***** 与えられた文章 *****

ロココ時代の貴婦人たちの足元って気になりませんか?一体どのような靴を履いていたんでしょう? ドレスの下を、少し覗いてみたいと思います。
『ぶらんこ』( The Swing ) 1768年頃 ジャン・オノレ・フラゴナール ウォレス・コレクション蔵
引用元:『ぶらんこ』
Les hasards heureux de l’escarpolette (The Swing) ウォレス・コレクション
18世紀フランスの画家、ジャン・オノレ・フラゴナール( Jean Honoré Fragonard, 1732年4月5日 – 1806年8月22日)の傑作『ぶらんこ』。
使われている色の綺麗さと、ドレスの可愛さに視線が行きますね。
脱げたピンクのミュールが宙を舞い、ドレスの下から白いストッキングが覗きます。
『ぶらんこ』の注文
「司教が押すぶらんこ。それに乗る自分の愛人と、それを下から覗き見る自分の姿を描いて欲しい」
このような注文が、画家ガブリエル=フランソワ・ドワイアン( Gabriel-François Doyen, 1726年5月20日 – 1806年3月13日)のところへ舞い込みます。
引用元:『聖ヒエロニムス』

***** 元の記録 *****

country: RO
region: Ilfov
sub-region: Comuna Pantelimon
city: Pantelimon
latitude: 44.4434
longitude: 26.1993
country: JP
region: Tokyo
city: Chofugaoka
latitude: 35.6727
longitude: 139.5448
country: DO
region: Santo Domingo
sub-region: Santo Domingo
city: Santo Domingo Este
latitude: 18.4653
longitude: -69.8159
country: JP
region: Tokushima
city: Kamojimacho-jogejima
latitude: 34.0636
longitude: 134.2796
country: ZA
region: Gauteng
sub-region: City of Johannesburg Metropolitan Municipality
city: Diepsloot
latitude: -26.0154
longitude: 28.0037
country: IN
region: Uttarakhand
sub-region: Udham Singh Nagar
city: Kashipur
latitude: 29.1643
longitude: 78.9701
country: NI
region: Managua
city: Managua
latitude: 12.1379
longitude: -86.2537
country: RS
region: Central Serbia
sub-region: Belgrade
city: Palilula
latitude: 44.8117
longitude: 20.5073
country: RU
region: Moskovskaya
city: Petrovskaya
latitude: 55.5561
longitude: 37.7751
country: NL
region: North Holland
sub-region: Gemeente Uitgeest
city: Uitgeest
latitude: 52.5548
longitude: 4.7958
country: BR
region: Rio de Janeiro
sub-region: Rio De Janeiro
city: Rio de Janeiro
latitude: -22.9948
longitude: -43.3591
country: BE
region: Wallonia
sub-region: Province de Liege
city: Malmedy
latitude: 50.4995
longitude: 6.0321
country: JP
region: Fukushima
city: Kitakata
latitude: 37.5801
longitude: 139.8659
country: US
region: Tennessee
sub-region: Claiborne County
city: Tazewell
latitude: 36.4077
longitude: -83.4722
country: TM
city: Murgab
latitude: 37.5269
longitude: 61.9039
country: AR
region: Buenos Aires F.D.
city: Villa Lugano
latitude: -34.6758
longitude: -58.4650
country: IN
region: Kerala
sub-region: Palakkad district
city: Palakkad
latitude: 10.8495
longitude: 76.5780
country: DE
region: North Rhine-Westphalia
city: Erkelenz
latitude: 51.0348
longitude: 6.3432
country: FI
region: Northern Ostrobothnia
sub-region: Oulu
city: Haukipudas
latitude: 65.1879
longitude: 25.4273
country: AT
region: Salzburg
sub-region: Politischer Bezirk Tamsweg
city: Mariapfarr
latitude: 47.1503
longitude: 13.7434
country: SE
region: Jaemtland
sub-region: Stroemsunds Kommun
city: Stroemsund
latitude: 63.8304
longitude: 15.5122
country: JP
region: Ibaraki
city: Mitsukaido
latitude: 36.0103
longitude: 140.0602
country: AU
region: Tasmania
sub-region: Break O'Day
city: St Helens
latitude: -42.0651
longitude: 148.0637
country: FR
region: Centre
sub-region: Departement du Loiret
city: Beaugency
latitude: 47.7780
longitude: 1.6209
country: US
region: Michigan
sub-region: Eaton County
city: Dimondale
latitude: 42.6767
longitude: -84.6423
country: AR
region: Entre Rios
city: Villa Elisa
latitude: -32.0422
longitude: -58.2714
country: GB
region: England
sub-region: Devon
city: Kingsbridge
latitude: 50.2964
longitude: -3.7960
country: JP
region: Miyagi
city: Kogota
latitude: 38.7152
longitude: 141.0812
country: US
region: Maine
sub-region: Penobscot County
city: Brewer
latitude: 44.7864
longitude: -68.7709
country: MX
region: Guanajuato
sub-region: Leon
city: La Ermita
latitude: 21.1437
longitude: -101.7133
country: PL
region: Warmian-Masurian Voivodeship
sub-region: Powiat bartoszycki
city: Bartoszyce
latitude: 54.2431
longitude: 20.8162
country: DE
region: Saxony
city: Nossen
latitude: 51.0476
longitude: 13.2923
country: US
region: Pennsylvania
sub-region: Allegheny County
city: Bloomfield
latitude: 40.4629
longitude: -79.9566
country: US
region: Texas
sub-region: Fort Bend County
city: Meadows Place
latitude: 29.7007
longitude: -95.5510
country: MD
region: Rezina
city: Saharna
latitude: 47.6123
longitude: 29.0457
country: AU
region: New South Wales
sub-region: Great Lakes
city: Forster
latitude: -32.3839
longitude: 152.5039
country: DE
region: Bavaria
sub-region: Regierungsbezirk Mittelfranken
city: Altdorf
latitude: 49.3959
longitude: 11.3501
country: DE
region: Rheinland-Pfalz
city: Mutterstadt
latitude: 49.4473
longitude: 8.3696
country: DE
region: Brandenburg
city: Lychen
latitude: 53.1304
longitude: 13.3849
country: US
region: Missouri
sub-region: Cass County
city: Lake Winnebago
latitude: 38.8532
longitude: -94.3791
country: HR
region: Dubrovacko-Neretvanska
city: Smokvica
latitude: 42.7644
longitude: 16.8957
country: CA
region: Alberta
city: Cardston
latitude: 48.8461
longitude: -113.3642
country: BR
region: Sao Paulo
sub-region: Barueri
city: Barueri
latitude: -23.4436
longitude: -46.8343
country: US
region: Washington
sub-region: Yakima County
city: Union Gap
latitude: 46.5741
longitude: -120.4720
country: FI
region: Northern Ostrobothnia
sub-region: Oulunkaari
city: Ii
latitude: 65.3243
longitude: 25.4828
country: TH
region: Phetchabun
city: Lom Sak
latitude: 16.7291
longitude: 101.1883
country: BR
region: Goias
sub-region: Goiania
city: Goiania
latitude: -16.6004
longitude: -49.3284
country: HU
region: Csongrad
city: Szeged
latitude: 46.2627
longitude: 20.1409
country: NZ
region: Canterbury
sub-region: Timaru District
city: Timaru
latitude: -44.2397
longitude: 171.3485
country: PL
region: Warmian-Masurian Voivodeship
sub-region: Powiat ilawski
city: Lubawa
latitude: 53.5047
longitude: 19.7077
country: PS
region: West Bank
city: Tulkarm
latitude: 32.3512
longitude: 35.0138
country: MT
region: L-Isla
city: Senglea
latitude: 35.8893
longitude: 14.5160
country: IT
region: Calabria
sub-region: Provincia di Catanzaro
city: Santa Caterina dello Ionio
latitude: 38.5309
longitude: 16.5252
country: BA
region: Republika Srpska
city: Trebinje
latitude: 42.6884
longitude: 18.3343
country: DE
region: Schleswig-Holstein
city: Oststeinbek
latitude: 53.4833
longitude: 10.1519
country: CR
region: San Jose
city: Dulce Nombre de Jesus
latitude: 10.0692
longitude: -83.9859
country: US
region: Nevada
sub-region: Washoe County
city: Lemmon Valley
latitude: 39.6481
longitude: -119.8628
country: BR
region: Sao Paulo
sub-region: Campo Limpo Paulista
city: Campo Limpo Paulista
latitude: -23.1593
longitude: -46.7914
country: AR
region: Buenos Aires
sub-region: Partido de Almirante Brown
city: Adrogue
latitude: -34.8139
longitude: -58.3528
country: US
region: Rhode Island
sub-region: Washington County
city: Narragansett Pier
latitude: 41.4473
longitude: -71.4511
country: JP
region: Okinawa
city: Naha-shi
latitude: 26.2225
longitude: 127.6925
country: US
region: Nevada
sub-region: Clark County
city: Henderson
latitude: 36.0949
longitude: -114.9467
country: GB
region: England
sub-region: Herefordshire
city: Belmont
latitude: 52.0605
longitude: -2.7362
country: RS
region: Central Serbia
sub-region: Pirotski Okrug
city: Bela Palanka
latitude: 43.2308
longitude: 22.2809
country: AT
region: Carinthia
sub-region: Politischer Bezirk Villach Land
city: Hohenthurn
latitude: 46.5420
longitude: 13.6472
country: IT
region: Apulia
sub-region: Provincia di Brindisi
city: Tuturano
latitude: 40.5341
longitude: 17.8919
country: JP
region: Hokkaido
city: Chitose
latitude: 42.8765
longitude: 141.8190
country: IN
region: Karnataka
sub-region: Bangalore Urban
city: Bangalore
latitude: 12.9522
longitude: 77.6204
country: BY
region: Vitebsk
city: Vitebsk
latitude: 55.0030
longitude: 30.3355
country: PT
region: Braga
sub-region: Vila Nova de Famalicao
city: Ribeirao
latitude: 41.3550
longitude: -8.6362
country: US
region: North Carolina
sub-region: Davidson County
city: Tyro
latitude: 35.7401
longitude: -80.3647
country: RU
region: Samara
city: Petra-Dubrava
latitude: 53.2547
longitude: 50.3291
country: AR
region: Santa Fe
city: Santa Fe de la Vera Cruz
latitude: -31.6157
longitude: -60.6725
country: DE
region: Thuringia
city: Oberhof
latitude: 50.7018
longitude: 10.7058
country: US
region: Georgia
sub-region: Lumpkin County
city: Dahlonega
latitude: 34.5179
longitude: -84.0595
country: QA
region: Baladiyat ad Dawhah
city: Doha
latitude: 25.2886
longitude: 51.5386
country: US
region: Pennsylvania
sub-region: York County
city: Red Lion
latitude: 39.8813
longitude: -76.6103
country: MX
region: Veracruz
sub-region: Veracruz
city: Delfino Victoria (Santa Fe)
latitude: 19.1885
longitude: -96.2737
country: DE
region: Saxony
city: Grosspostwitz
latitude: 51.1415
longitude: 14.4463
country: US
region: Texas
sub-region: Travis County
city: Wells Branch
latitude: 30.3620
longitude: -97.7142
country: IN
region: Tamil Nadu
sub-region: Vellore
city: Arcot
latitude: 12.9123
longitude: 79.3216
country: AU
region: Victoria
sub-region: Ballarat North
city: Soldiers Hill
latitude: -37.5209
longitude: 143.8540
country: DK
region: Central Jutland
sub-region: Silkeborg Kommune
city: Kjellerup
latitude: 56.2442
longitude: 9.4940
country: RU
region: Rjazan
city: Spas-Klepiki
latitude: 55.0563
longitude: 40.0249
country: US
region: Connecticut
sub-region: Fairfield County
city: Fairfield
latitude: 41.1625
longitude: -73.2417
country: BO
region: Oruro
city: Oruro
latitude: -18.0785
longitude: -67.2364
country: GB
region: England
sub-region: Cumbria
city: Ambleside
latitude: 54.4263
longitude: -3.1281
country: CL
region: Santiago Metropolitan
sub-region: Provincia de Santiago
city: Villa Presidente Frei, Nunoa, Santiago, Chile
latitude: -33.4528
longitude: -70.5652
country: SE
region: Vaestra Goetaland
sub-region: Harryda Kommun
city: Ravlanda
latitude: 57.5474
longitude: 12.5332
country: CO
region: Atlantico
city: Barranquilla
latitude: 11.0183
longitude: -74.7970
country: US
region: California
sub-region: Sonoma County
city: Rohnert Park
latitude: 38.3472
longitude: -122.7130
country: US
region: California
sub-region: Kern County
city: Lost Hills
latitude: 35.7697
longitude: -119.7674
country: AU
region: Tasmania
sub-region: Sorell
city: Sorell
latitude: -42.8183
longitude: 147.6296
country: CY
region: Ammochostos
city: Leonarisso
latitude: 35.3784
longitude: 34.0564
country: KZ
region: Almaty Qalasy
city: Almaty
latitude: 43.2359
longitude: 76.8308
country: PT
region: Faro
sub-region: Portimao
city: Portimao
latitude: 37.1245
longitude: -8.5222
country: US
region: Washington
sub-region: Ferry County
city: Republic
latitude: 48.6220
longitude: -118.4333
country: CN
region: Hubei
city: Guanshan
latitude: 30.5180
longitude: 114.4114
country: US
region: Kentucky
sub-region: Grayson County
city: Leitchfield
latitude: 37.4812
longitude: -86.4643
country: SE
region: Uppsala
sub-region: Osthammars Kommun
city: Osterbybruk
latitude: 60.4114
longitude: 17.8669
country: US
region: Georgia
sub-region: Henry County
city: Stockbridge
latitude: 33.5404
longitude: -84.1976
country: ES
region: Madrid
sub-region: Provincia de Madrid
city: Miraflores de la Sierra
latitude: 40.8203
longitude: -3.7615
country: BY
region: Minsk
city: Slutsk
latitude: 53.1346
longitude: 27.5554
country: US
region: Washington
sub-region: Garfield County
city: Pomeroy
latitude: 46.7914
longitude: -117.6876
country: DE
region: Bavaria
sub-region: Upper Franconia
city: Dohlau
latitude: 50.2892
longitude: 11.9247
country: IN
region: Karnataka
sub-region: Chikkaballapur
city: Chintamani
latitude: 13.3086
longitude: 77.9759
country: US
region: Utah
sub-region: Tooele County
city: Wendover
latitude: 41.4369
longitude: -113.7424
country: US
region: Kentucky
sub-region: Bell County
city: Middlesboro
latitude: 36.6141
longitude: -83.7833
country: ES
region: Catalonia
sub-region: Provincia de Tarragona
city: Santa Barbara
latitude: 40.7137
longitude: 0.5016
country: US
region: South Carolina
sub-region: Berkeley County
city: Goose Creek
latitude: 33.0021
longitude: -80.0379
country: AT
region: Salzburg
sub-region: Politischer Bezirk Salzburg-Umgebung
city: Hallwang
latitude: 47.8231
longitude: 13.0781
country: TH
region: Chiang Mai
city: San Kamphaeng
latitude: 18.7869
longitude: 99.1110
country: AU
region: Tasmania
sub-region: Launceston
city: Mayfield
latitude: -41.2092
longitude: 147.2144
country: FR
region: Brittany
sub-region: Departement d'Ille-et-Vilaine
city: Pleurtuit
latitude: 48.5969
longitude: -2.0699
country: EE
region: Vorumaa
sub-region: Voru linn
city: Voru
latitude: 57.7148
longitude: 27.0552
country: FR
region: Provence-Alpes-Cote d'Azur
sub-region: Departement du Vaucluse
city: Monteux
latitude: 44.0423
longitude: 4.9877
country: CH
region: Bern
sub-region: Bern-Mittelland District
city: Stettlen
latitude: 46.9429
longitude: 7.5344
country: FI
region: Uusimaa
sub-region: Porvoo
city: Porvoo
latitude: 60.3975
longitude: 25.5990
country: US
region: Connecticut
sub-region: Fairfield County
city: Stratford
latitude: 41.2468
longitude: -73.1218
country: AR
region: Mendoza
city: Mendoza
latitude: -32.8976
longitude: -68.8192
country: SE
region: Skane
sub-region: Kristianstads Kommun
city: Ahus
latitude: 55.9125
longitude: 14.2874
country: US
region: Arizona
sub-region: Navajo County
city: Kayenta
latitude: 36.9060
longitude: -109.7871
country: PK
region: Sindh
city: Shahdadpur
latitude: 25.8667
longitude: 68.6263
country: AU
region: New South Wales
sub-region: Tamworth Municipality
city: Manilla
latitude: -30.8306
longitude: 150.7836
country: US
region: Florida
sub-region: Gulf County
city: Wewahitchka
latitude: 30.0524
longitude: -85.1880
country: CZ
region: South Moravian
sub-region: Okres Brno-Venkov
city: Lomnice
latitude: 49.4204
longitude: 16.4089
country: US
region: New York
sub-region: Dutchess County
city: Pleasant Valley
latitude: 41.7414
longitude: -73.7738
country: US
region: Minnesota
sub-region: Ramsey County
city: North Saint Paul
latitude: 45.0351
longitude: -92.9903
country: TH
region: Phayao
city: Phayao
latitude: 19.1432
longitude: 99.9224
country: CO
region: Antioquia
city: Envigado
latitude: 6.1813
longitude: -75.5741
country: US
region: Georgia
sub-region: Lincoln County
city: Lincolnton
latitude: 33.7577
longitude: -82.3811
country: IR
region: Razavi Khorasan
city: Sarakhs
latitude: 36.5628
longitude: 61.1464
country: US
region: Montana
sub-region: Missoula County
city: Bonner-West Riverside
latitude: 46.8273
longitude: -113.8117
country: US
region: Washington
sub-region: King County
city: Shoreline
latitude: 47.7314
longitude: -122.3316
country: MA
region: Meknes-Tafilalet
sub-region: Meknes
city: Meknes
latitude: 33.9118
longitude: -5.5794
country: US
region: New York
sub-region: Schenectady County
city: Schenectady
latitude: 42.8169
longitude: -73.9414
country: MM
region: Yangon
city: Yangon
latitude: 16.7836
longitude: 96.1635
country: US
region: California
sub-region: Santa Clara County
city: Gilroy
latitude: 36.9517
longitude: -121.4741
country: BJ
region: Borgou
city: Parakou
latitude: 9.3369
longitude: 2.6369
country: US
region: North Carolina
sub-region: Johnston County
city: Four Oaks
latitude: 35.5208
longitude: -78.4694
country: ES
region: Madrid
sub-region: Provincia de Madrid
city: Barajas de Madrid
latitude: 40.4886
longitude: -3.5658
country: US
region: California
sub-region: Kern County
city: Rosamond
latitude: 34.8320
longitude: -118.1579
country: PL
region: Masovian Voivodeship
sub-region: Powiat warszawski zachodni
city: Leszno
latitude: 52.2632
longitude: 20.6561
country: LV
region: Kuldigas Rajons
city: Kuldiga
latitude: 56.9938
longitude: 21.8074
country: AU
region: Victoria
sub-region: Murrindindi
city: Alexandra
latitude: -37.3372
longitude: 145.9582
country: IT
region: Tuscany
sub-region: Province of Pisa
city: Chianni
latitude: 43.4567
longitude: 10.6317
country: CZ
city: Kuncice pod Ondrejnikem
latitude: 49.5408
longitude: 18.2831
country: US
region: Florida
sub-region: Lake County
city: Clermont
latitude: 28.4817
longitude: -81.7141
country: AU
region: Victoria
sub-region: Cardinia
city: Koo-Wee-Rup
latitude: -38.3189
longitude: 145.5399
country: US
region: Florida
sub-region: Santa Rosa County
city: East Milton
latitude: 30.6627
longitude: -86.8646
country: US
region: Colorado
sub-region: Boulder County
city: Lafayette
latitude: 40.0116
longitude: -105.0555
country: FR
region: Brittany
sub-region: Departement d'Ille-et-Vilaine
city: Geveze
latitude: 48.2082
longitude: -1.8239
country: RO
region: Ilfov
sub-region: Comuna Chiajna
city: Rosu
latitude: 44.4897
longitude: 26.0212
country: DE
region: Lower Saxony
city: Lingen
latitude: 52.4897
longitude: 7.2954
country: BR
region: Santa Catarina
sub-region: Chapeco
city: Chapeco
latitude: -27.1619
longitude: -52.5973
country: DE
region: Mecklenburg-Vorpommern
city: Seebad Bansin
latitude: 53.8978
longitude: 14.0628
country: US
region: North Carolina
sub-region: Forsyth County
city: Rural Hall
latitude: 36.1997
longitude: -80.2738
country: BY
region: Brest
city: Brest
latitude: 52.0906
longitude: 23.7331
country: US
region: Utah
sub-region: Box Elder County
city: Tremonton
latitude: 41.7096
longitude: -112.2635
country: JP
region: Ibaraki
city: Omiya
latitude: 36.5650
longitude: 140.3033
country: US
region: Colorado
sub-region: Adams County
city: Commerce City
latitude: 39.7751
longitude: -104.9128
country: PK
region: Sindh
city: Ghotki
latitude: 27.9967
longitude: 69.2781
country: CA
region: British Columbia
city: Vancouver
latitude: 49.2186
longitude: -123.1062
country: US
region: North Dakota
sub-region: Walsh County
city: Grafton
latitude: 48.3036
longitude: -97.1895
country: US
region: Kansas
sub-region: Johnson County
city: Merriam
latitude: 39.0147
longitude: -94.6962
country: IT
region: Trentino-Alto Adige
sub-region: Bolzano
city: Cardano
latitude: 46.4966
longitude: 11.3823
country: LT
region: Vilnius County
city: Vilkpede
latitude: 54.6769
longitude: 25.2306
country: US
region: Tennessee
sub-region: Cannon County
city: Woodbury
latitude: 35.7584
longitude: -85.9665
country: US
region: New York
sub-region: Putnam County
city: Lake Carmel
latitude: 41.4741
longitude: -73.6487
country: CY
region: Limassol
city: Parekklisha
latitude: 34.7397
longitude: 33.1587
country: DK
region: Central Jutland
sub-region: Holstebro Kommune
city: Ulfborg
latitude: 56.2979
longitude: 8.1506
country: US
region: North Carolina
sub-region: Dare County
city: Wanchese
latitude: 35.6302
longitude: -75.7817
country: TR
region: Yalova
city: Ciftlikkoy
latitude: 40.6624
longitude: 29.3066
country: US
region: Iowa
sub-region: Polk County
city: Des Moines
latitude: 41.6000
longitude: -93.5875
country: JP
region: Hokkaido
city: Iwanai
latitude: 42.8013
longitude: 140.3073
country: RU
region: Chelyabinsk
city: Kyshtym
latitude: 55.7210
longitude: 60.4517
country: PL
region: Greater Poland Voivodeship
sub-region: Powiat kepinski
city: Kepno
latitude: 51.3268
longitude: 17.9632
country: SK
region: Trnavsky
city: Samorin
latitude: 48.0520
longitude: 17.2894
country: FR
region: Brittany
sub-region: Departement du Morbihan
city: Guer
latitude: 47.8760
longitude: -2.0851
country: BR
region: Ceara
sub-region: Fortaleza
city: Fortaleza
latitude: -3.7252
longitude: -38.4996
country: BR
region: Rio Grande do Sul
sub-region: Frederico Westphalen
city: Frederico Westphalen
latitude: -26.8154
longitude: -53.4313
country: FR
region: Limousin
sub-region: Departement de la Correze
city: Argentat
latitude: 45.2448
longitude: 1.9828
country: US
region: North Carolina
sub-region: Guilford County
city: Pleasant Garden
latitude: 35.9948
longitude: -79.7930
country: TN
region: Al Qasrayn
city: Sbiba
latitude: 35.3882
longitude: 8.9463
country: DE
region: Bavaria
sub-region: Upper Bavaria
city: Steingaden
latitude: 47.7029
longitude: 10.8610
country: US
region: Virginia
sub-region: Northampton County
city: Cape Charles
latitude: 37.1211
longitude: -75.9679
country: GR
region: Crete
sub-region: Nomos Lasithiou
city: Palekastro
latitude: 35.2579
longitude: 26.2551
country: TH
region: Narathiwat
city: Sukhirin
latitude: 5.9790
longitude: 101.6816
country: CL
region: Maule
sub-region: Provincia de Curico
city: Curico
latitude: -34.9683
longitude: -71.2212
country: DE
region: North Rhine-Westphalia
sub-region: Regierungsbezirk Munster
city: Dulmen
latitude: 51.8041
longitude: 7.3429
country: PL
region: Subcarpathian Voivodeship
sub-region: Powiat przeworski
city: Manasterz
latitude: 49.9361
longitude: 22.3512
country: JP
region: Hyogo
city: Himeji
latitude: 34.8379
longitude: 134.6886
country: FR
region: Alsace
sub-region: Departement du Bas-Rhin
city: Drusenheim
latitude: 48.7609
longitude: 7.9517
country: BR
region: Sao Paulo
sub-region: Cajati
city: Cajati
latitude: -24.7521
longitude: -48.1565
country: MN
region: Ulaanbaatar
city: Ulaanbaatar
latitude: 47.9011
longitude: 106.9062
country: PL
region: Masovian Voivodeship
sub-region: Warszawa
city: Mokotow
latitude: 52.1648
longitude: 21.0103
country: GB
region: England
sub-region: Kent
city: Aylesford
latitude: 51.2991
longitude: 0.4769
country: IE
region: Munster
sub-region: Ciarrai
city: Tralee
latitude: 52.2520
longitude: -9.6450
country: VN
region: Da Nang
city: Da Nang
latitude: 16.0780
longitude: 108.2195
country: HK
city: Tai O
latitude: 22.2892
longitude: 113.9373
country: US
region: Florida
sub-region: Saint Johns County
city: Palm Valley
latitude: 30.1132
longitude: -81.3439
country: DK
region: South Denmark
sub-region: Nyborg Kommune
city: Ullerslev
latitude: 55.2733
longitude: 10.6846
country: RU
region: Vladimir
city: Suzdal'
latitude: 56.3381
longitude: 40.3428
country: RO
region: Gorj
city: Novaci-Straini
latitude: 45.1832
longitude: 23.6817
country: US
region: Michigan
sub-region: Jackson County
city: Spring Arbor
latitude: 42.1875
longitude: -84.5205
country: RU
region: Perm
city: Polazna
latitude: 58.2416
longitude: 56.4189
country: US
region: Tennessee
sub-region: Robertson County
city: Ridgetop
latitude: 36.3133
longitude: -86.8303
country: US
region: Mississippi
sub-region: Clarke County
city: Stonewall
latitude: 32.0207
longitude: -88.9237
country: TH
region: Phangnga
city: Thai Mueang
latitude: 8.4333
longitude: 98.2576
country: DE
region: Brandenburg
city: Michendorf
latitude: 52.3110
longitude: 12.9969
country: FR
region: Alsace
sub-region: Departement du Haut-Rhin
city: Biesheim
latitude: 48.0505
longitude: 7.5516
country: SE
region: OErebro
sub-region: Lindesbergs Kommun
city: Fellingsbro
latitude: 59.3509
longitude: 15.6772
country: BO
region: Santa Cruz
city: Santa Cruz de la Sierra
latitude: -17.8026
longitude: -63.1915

*****

● 作業内容
上の「与えられた文章」を、最初から最後まで一字も変えずに書き写してください。

● 回答全文
ロココ時代の貴婦人たちの足元って気になりませんか?一体どのような靴を履いていたんでしょう? ドレスの下を、少し覗いてみたいと思います。
『ぶらんこ』( The Swing ) 1768年頃 ジャン・オノレ・フラゴナール ウォレス・コレクション蔵
引用元:『ぶらんこ』
Les hasards heureux de l’escarpolette (The Swing) ウォレス・コレクション
18世紀フランスの画家、ジャン・オノレ・フラゴナール( Jean Honoré Fragonard, 1732年4月5日 – 1806年8月22日)の傑作『ぶらんこ』。
使われている色の綺麗さと、ドレスの可愛さに視線が行きますね。
脱げたピンクのミュールが宙を舞い、ドレスの下から白いストッキングが覗きます。
『ぶらんこ』の注文
「司教が押すぶらんこ。それに乗る自分の愛人と、それを下から覗き見る自分の姿を描いて欲しい」
このような注文が、画家ガブリエル=フランソワ・ドワイアン( Gabriel-François Doyen, 1726年5月20日 – 1806年3月13日)のところへ舞い込みます。
引用元:『聖ヒエロニムス』